KoljaB / RealtimeSTT

A robust, efficient, low-latency speech-to-text library with advanced voice activity detection, wake word activation and instant transcription.
MIT License
2.1k stars 190 forks source link

Noise reduction/Sensitivity #95

Open zbeb opened 3 months ago

zbeb commented 3 months ago

Hi,

I’m currently using RealtimeSTT with the following configuration:

recorder_config = {
    'spinner': False,
    'model': 'large-v2',
    'language': 'en',
    'silero_sensitivity': 0.3,
    'webrtc_sensitivity': 1,
    'post_speech_silence_duration': 0.6,
    'min_length_of_recording': 0,
    'min_gap_between_recordings': 0,
    'enable_realtime_transcription': True,
    'realtime_processing_pause': 0.2,
    'realtime_model_type': 'tiny.en',
    'on_realtime_transcription_update': text_detected,
    'wakeword_backend': "oww",
    'wake_words_sensitivity': 0.35,
    'openwakeword_model_paths': "hey_echo.onnx",
    'wake_word_buffer_duration': 0.5,
}

The issue I'm facing is that the system continues to listen and doesn't stop when I finish talking if I keep clapping, snapping my fingers, or breathing heavily. It only stops when I stop making these noises.

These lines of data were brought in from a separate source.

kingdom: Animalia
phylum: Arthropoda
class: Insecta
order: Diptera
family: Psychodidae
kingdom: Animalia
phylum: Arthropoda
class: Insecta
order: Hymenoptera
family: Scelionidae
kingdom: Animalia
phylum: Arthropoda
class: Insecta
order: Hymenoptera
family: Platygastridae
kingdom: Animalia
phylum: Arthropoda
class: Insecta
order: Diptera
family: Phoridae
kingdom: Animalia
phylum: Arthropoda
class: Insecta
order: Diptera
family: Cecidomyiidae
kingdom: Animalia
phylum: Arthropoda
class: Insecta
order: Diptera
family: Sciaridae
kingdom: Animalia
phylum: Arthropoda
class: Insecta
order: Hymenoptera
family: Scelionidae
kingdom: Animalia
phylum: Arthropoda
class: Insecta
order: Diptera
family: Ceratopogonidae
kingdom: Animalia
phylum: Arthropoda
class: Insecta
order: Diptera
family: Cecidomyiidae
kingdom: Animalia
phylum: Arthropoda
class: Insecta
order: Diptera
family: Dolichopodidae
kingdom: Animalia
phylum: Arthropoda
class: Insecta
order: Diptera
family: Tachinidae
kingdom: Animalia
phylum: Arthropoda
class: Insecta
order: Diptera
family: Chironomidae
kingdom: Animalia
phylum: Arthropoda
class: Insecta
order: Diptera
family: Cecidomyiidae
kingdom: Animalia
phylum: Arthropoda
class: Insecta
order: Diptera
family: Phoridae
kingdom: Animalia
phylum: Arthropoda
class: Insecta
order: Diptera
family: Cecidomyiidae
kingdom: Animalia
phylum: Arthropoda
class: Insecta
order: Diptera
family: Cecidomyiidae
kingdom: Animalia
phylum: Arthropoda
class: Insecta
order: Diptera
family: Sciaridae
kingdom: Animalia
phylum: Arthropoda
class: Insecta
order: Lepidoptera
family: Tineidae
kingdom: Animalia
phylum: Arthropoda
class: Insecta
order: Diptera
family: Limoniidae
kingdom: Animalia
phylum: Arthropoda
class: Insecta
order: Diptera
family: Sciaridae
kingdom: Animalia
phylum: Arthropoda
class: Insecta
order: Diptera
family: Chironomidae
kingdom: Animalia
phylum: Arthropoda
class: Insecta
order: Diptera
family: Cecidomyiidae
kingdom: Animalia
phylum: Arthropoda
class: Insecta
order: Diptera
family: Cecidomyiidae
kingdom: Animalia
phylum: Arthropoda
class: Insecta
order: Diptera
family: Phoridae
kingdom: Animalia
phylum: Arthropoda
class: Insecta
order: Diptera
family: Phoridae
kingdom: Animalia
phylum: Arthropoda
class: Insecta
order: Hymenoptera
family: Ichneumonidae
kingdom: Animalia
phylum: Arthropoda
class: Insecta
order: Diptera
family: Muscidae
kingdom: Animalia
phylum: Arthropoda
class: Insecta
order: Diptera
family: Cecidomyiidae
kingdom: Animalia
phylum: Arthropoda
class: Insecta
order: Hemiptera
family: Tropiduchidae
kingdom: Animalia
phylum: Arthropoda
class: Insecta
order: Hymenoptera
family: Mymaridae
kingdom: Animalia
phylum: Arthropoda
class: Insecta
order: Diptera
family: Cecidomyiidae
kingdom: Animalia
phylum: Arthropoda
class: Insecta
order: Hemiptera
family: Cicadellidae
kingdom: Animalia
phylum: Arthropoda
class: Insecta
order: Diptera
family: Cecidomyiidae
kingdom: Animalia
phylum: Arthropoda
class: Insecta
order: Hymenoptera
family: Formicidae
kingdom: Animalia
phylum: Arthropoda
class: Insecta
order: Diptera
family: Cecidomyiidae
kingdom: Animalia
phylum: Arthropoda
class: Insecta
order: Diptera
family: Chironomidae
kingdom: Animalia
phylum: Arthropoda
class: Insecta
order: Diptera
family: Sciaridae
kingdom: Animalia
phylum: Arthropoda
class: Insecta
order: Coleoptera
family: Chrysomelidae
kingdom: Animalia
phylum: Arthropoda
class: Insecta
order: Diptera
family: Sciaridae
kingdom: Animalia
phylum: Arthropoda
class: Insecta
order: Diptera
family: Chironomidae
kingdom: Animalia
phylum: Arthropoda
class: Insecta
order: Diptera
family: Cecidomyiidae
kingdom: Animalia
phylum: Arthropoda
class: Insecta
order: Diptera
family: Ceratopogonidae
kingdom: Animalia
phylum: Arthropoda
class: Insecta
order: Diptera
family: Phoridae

Could you please advise on how to adjust the settings or configuration to resolve this issue?

Thank you!

Best regards, zbeb

KoljaB commented 3 months ago

Please try raising webrtc_sensitivity to 3

zbeb commented 3 months ago

Please try raising webrtc_sensitivity to 3

Hello, sorry for the late response, I tried that and it didn't work

KoljaB commented 3 months ago

Nothing I can do then. I combine both Webrtc and Silero VAD for start of speech, but can only rely on Webrtc for end of speech because it's lightweight and running in parallel to the real-time transcription.

zbeb commented 3 months ago

I see, do you have any other suggestions like adding a noise suppressor for the listening mic or something of the sort?

KoljaB commented 3 months ago

Definitely something i am thinking about. I could not find a reliable solution yet

KoljaB commented 3 months ago

Maybe I can work something out that still double checks with silero. Might cause probs on slow systems but i see that we need a better solution here

zbeb commented 3 months ago

Sounds good, hope something comes up to mind, thanks for the hard work really a great tool nevertheless

KoljaB commented 3 months ago

v0.2.2 now has a new parameter silero_deactivity_detection that can be set to True, could you please try again with the new version?

zbeb commented 3 months ago

Hello, it works perfectly, great work, I can see a spike in the GPU usage when ending the speech (as expected). Keep up the great work!